■ RECORDS FOR THE TASK ■
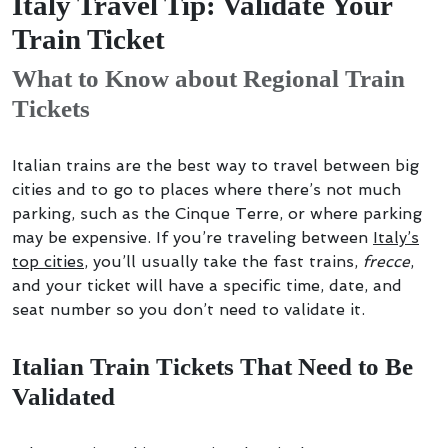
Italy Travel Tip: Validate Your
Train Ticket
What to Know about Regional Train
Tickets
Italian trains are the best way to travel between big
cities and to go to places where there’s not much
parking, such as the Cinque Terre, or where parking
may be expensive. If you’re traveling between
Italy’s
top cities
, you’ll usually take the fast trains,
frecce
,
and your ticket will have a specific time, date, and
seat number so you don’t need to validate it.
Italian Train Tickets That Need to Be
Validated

■ WORK ITEM ■
Write out the text of the listing above word for word, keeping its line breaks, and leave the picture out.

■ SOLUTION TO THE PROBLEM ■
Italy Travel Tip: Validate Your
Train Ticket
What to Know about Regional Train
Tickets
Italian trains are the best way to travel between big
cities and to go to places where there’s not much
parking, such as the Cinque Terre, or where parking
may be expensive. If you’re traveling between
Italy’s
top cities
, you’ll usually take the fast trains,
frecce
,
and your ticket will have a specific time, date, and
seat number so you don’t need to validate it.
Italian Train Tickets That Need to Be
Validated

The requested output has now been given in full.